Il battit en retraite, tels ces généraux vainqueurs qui
ne savent exploiter un succès provisoire. Restée maîtresse du
terrain, Folcoche eut le soin de ne pas se venger trop vite.
—
Perrault, qu'est-ce que c'est que cette bête-là ?
— Mais c'est un
renard, madame ! et un charbonnier, encore !
— Il n'est pas gros.
Perrault, vexé, lui dédia un mauvais regard.
— Vous en ferez tout
de même une belle fourrure, madame.
Une nuance d'intérêt passa
dans les yeux de Folcoche, mais les remerciements lui coûtaient
trop. Depuis plusieurs mois, elle cherchait à balayer le
garde-chasse-jardinier, dont les fonctions, dans son esprit, étaient
déjà dévolues à Barbelivien. (De fait, Perrault fut liquidé peu
après.)
— Allons, venez, les enfants, reprit-elle d'un ton neutre.

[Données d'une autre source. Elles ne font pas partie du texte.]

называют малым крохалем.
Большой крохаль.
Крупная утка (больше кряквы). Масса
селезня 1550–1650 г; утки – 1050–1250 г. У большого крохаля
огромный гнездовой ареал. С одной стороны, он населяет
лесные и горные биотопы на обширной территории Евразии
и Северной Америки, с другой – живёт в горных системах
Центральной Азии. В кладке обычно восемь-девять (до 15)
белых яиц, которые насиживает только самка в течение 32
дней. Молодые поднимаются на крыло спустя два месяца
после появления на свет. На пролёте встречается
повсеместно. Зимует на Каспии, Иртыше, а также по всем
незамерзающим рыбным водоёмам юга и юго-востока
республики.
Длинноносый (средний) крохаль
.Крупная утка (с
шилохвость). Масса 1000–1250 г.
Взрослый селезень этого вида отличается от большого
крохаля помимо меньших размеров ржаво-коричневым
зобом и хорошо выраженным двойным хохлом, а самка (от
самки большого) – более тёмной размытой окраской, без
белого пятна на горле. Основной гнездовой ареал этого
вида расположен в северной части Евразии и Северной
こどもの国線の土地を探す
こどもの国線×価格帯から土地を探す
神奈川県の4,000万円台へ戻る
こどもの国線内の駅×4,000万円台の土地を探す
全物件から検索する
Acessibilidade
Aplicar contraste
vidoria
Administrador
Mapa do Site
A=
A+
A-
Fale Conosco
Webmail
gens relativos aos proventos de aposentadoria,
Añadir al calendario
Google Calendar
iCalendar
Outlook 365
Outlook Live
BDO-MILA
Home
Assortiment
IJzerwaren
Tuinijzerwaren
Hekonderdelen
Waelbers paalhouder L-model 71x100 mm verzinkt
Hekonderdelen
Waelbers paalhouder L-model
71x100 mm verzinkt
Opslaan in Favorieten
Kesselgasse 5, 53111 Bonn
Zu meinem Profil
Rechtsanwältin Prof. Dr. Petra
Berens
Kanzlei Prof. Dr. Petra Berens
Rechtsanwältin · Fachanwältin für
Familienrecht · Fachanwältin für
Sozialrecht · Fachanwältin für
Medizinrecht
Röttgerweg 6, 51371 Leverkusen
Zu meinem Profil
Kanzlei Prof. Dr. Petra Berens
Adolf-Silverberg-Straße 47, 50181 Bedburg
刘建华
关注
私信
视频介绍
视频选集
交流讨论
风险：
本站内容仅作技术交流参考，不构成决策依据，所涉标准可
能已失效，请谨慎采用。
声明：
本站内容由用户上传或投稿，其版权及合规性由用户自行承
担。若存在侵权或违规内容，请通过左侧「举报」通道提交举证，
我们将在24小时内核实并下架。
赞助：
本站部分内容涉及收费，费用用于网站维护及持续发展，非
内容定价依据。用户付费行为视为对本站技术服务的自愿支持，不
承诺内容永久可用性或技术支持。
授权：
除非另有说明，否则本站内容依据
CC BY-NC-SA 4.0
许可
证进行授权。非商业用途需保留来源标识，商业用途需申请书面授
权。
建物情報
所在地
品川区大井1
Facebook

Il faut aller vous laver les mains.
La manœuvre consistait à nous
isoler des témoins. Mme Rezeau se contint jusqu'au palier. Mais
là... les pieds, les mains, les cris, tout partit à la fois. Le
premier qui lui tomba sous la patte fut Cropette et, dans sa fureur,
elle ne l'épargna point. Notre benjamin protestait en se couvrant la
tête :
— Mais, maman, moi, je n'y suis pour rien.
Petit salaud qui
l'appelait maman ! Folcoche le lâcha pour se ruer sur nous.
Remarquez que, d'ordinaire, elle ne nous battait jamais sans nous en
donner les motifs. Ce soir-là, aucune explication. Elle réglait ses
comptes. Frédie se laissa faire. Il avait un chic particulier pour
lasser le bourreau en s'effaçant sous les coups, en le contraignant
à frapper à bout de bras. Quant à moi, pour la première fois, je
me rebiffai. Folcoche reçut dans les tibias quelques répliques du
talon et j'enfonçai trois fois le coude dans le sein qui ne m'avait
pas nourri. Évidemment, je payai très cher ces fantaisies. Elle
abandonna tout à fait mes frères, qui se réfugièrent sous une
console, et me battit durant un quart d'heure, sans un mot, jusqu'à
épuisement J'étais couvert de bleus en rentrant dans ma chambre,
mais je ne pleurais pas. Ah ! non. Une immense fierté me remboursait
au centuple. Au souper, papa ne put ne pas remarquer les traces du
combat. Il fronça les sourcils, devint rose... Mais sa lâcheté eut
le dessus. Puisque cet enfant ne se plaignait pas, pourquoi rallumer
la guerre ? Il trouva seulement le courage de me sourire. Les dents
serrées, les yeux durs, je le fixai longuement dans les yeux. Ce fut
lui qui baissa les paupières. Mais, quand il les releva, je lui
rendis son sourire, et ses moustaches se mirent à trembler.